### The task
In the article on Griffin Gaming Partners' stake in TinyBuild, write out word for word the passage starting at "Griffin Gaming Partners Takes" and ending at "a meaningful signal.".

### Text under study
○ ○ ○ ○
Griffin Gaming Partners Takes 3.24% Stake in TinyBuild
Investments
01 July 2026 03:04
Griffin Gaming Partners has bought a 3.24% equity stake in TinyBuild, the London-listed indie developer and publisher behind franchises like Hello Neighbor. Griffin is no generalist investor, being one of the world's largest venture capital firms focused exclusively on gaming, with around $1.5 billion under management, which lends real weight to its vote of confidence. The market responded positively, with TinyBuild's share price climbing roughly 5% on the news. For an AIM-listed company (trading under the ticker TBLD), that kind of endorsement from a specialist gaming investor is a meaningful signal.
Why Griffin Bought In
The investment thesis centres squarely on TinyBuild's strategy of owning its intellectual property rather than simply publishing others' hits. Founded in 2011, TinyBuild has built a catalogue of more than 100 premium titles across PC, console, and mobile, and has increasingly pivoted toward growing wholly owned IP into sustainable, multi-game and multimedia franchises. Griffin partner Frankie Zhu framed the indie space as "one of the most compelling areas of the industry," praising TinyBuild's "differentiated portfolio of IP with significant long-term potential." CEO and co-founder Alex Nichiporchik welcomed the firm as a shareholder, saying the investment "reflects confidence in TinyBuild's strategy, own-IP focus, diversified portfolio, and long-term growth opportunities." The deal fits a broader pattern analysts have flagged, where capital is increasingly flowing toward companies that own durable IP instead of relying on hit-driven publishing.
○ ○ ○ ○
### Recorded data

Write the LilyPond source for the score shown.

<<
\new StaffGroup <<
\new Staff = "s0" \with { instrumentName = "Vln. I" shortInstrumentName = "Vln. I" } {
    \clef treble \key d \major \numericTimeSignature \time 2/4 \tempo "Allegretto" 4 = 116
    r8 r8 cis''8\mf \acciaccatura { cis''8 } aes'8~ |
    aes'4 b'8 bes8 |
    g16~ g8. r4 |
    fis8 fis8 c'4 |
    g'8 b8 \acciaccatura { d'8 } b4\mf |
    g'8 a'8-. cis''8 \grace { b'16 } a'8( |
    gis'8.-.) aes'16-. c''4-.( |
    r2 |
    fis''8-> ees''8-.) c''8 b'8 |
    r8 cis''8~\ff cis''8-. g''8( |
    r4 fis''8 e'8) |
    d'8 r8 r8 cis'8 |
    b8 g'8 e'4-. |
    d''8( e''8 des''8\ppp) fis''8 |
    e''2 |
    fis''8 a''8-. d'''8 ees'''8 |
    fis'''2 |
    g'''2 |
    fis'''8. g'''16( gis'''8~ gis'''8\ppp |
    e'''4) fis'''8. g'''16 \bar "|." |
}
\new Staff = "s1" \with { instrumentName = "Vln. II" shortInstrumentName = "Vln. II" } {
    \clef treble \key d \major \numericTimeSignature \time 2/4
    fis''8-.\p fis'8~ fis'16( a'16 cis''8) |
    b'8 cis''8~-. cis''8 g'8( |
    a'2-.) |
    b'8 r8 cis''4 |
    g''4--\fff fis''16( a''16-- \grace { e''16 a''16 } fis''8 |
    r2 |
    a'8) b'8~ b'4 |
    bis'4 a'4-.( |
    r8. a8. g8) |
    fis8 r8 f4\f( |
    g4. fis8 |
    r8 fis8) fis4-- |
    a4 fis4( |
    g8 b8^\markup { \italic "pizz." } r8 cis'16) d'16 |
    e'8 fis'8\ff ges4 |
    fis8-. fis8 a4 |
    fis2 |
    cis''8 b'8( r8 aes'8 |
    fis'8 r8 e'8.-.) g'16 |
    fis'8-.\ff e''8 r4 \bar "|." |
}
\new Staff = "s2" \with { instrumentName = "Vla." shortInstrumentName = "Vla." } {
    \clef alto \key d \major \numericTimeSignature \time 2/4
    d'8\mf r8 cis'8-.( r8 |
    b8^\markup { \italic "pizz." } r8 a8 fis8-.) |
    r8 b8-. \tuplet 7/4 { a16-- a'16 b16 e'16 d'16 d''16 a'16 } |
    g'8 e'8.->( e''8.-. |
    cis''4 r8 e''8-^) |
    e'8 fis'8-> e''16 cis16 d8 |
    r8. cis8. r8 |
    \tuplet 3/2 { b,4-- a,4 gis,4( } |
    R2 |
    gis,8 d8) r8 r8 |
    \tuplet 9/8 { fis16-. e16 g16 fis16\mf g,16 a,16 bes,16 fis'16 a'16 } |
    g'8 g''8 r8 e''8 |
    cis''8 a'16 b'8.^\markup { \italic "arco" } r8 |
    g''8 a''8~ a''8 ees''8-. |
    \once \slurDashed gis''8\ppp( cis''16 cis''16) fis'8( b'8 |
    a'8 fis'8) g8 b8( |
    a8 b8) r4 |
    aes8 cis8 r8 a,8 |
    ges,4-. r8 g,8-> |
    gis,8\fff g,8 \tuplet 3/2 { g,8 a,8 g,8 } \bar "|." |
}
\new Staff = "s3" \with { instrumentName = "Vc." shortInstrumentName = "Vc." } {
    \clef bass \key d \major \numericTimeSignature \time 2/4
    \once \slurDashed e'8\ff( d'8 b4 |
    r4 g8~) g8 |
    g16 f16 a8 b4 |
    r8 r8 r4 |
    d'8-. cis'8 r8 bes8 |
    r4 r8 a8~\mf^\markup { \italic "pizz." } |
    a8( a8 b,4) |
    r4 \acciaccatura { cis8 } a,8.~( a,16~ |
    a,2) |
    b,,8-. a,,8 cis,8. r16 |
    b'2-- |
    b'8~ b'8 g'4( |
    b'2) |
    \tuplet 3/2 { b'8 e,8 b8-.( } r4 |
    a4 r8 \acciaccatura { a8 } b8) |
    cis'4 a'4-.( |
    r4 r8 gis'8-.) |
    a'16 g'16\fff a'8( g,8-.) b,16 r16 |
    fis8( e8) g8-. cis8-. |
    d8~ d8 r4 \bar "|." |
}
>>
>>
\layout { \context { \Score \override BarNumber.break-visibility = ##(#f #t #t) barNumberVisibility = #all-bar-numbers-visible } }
○ ○ ○ ○
### Answer to the exercise
Griffin Gaming Partners Takes 3.24% Stake in TinyBuild
Investments
01 July 2026 03:04
Griffin Gaming Partners has bought a 3.24% equity stake in TinyBuild, the London-listed indie developer and publisher behind franchises like Hello Neighbor. Griffin is no generalist investor, being one of the world's largest venture capital firms focused exclusively on gaming, with around $1.5 billion under management, which lends real weight to its vote of confidence. The market responded positively, with TinyBuild's share price climbing roughly 5% on the news. For an AIM-listed company (trading under the ticker TBLD), that kind of endorsement from a specialist gaming investor is a meaningful signal.